(Hardware design source data)
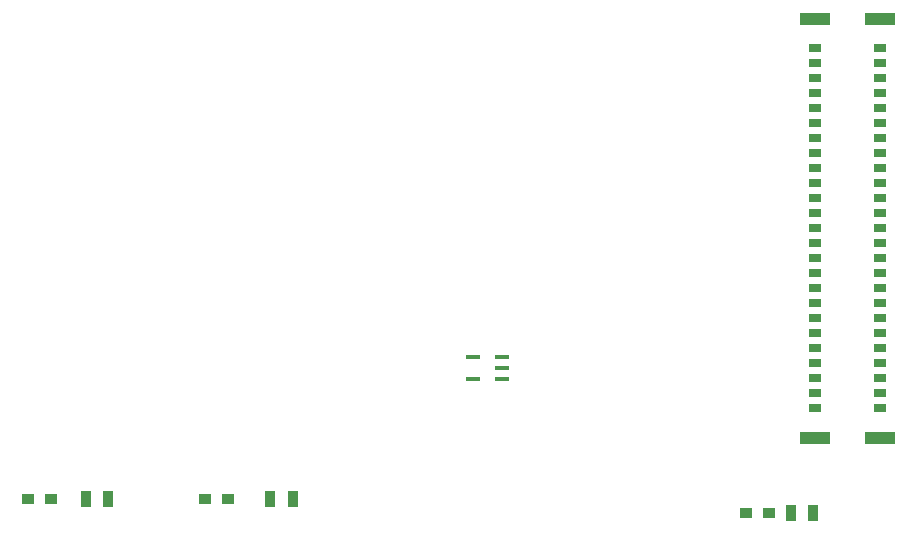
<source format=gbr>
G04 EasyPC Gerber Version 21.0.3 Build 4286 *
%FSLAX35Y35*%
%MOIN*%
%ADD92R,0.03537X0.05309*%
%ADD136R,0.04521X0.01569*%
%ADD134R,0.03931X0.02750*%
%ADD94R,0.04324X0.03734*%
%ADD135R,0.10230X0.04324*%
X0Y0D02*
D02*
D92*
X86274Y20014D03*
X93754D03*
X147888D03*
X155368D03*
X321313Y15250D03*
X328793D03*
D02*
D94*
X67179Y20014D03*
X74659D03*
X126234D03*
X133715D03*
X306510Y15250D03*
X313990D03*
D02*
D134*
X329423Y50250D03*
Y55250D03*
Y60250D03*
Y65250D03*
Y70250D03*
Y75250D03*
Y80250D03*
Y85250D03*
Y90250D03*
Y95250D03*
Y100250D03*
Y105250D03*
Y110250D03*
Y115250D03*
Y120250D03*
Y125250D03*
Y130250D03*
Y135250D03*
Y140250D03*
Y145250D03*
Y150250D03*
Y155250D03*
Y160250D03*
Y165250D03*
Y170250D03*
X351077Y50250D03*
Y55250D03*
Y60250D03*
Y65250D03*
Y70250D03*
Y75250D03*
Y80250D03*
Y85250D03*
Y90250D03*
Y95250D03*
Y100250D03*
Y105250D03*
Y110250D03*
Y115250D03*
Y120250D03*
Y125250D03*
Y130250D03*
Y135250D03*
Y140250D03*
Y145250D03*
Y150250D03*
Y155250D03*
Y160250D03*
Y165250D03*
Y170250D03*
D02*
D135*
X329423Y40368D03*
Y180132D03*
X351077Y40368D03*
Y180132D03*
D02*
D136*
X215329Y59974D03*
Y67455D03*
X225171Y59974D03*
Y63715D03*
Y67455D03*
X0Y0D02*
M02*

</source>
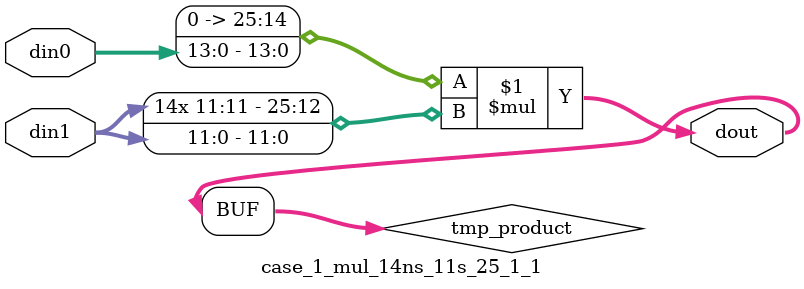
<source format=v>

`timescale 1 ns / 1 ps

 (* use_dsp = "no" *)  module case_1_mul_14ns_11s_25_1_1(din0, din1, dout);
parameter ID = 1;
parameter NUM_STAGE = 0;
parameter din0_WIDTH = 14;
parameter din1_WIDTH = 12;
parameter dout_WIDTH = 26;

input [din0_WIDTH - 1 : 0] din0; 
input [din1_WIDTH - 1 : 0] din1; 
output [dout_WIDTH - 1 : 0] dout;

wire signed [dout_WIDTH - 1 : 0] tmp_product;

























assign tmp_product = $signed({1'b0, din0}) * $signed(din1);










assign dout = tmp_product;





















endmodule

</source>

## [What the exercise asks]
Would you set down the entries exactly as given, minus their pictures?

## [Answer section]
<source format=gbr>
G04 EasyPC Gerber Version 21.0.3 Build 4286 *
%FSLAX35Y35*%
%MOIN*%
%ADD92R,0.03537X0.05309*%
%ADD136R,0.04521X0.01569*%
%ADD134R,0.03931X0.02750*%
%ADD94R,0.04324X0.03734*%
%ADD135R,0.10230X0.04324*%
X0Y0D02*
D02*
D92*
X86274Y20014D03*
X93754D03*
X147888D03*
X155368D03*
X321313Y15250D03*
X328793D03*
D02*
D94*
X67179Y20014D03*
X74659D03*
X126234D03*
X133715D03*
X306510Y15250D03*
X313990D03*
D02*
D134*
X329423Y50250D03*
Y55250D03*
Y60250D03*
Y65250D03*
Y70250D03*
Y75250D03*
Y80250D03*
Y85250D03*
Y90250D03*
Y95250D03*
Y100250D03*
Y105250D03*
Y110250D03*
Y115250D03*
Y120250D03*
Y125250D03*
Y130250D03*
Y135250D03*
Y140250D03*
Y145250D03*
Y150250D03*
Y155250D03*
Y160250D03*
Y165250D03*
Y170250D03*
X351077Y50250D03*
Y55250D03*
Y60250D03*
Y65250D03*
Y70250D03*
Y75250D03*
Y80250D03*
Y85250D03*
Y90250D03*
Y95250D03*
Y100250D03*
Y105250D03*
Y110250D03*
Y115250D03*
Y120250D03*
Y125250D03*
Y130250D03*
Y135250D03*
Y140250D03*
Y145250D03*
Y150250D03*
Y155250D03*
Y160250D03*
Y165250D03*
Y170250D03*
D02*
D135*
X329423Y40368D03*
Y180132D03*
X351077Y40368D03*
Y180132D03*
D02*
D136*
X215329Y59974D03*
Y67455D03*
X225171Y59974D03*
Y63715D03*
Y67455D03*
X0Y0D02*
M02*

</source>
<source format=v>

`timescale 1 ns / 1 ps

 (* use_dsp = "no" *)  module case_1_mul_14ns_11s_25_1_1(din0, din1, dout);
parameter ID = 1;
parameter NUM_STAGE = 0;
parameter din0_WIDTH = 14;
parameter din1_WIDTH = 12;
parameter dout_WIDTH = 26;

input [din0_WIDTH - 1 : 0] din0; 
input [din1_WIDTH - 1 : 0] din1; 
output [dout_WIDTH - 1 : 0] dout;

wire signed [dout_WIDTH - 1 : 0] tmp_product;

























assign tmp_product = $signed({1'b0, din0}) * $signed(din1);










assign dout = tmp_product;





















endmodule

</source>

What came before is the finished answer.